→ **Required tasks**:
a – From the blog post about lentils, copy word for word the part that opens with the words containing "No, I've not" and closes with "to my point.".
b – Translate this sentence from the blog post about lentils into Spanish: "No, I've not been on a walkabout but it sure feels like it since my last post."

→ **Reading text**:
*** Block opens ***

Sunday, July 19, 2015

Taking The Long Way Around: The Quiet Charm of Lentils


Slow-cooked Maash (Urad) Daal (White Lentils). Photo by Mir Elias. Copyright 2015

"That the longest way is the most efficient way, / The one that looped among islands, and / You always seemed to be traveling in a circle / And now that the end is near / The segments of the trip swing open like an orange. / There is light in there, and mystery and food. / Come see it. Come not for me but it. / But if I am still there, grant that we may see each other." 

"Getting to know you, / Getting to know all about you. / Getting to like you, / Getting to hope you like me." 

No, I've not been on a walkabout but it sure feels like it since my last post. I've become an aunt again after 12 years, graduated from yet another academic program, visited a country I've never traveled to before, applied for my first arts grant (for this blog), started studying in depth regarding a topic that'll lead to yet another rite of passage in the near future (I hope!), and am looking forward to a milestone birthday with more joy and less trepidation. To paraphrase my favorite Ashbery poem quoted above
-- I know the end is always near but I hope it'll remain sufficiently far until it's time so I'm going to take the long way around (with your indulgence) to get to my point.

*** Block closes ***

→ **Information**:
*** Block opens ***

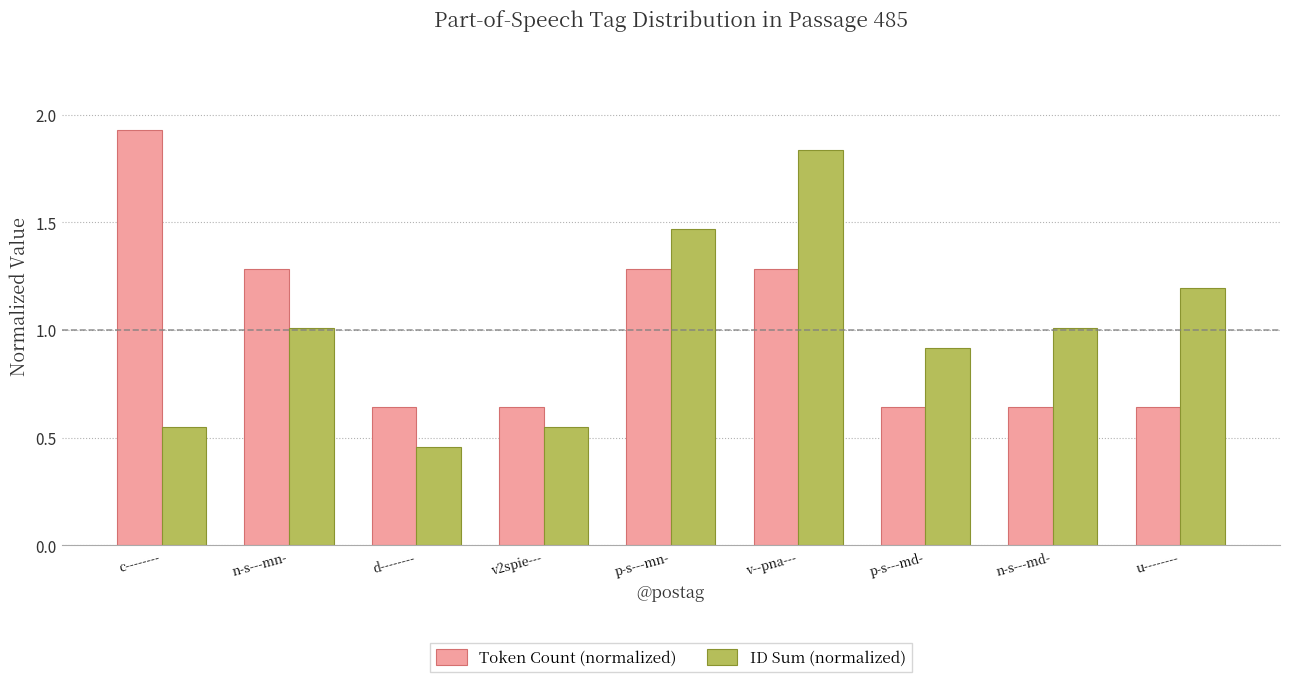

What are all the series names shown in the legend?

Token Count (normalized), ID Sum (normalized)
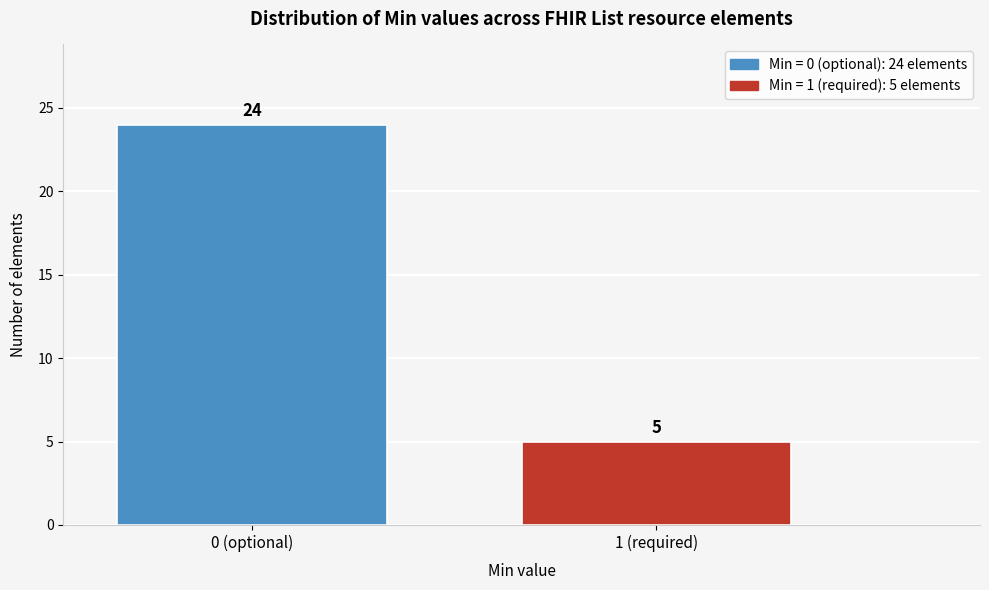

Reading left to right, transcribe all the data shown in this chart.

24	5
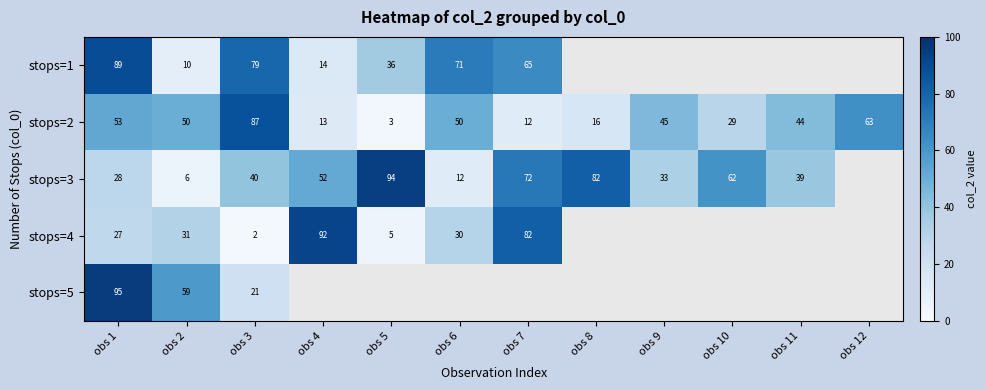

What is the greatest value displayed?

95.0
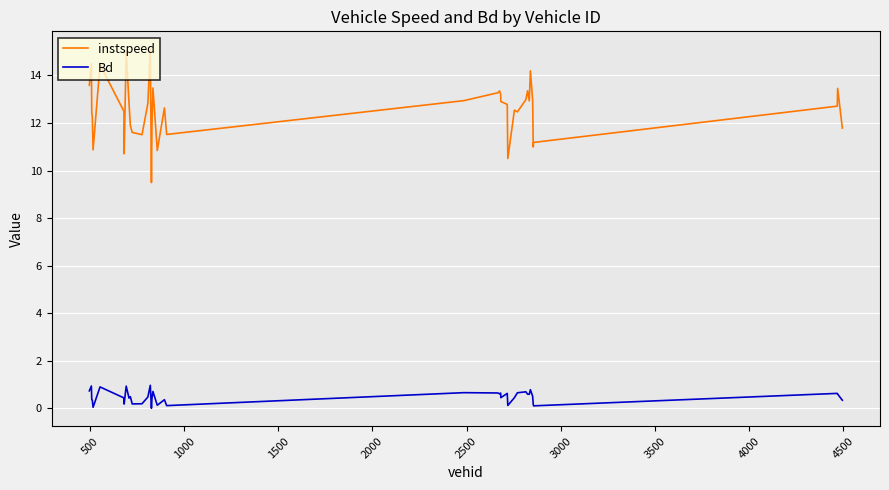

What is the difference between the maximum and minimum values in the Bd series?

1.0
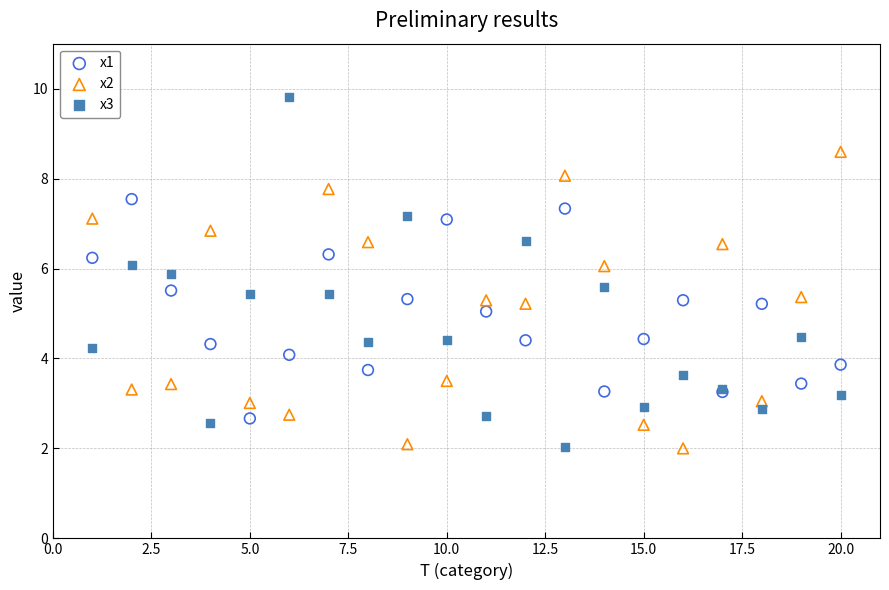

Which series has the largest Y range (max minus min)?

x3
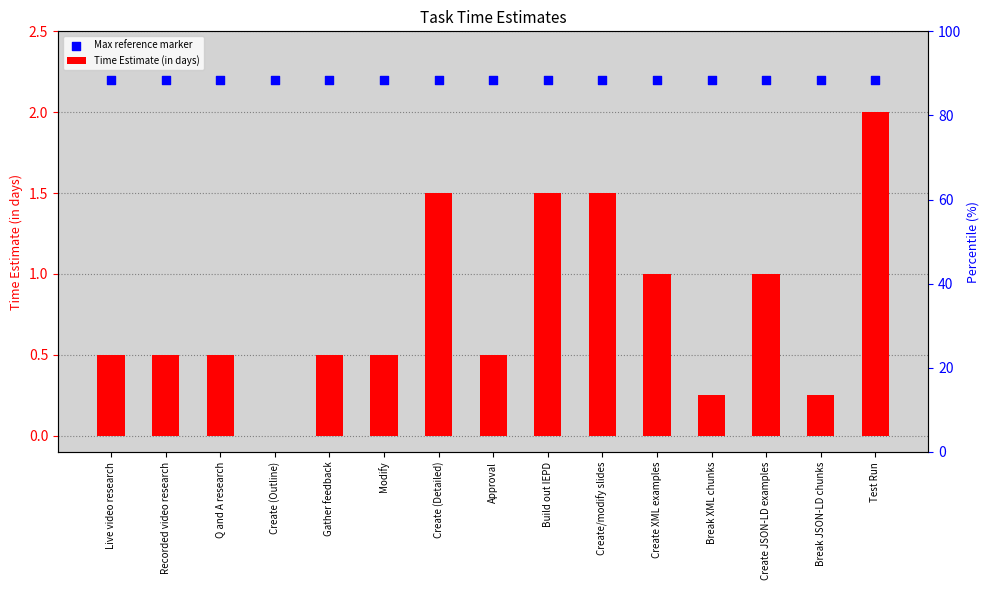

Which series contains the highest Y value?

Max reference marker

*** Block closes ***

→ **Answers below**:
a –
No, I've not been on a walkabout but it sure feels like it since my last post. I've become an aunt again after 12 years, graduated from yet another academic program, visited a country I've never traveled to before, applied for my first arts grant (for this blog), started studying in depth regarding a topic that'll lead to yet another rite of passage in the near future (I hope!), and am looking forward to a milestone birthday with more joy and less trepidation. To paraphrase my favorite Ashbery poem quoted above
-- I know the end is always near but I hope it'll remain sufficiently far until it's time so I'm going to take the long way around (with your indulgence) to get to my point.

b – No, no me he ido de vagabundeo, pero desde luego lo parece desde mi última entrada.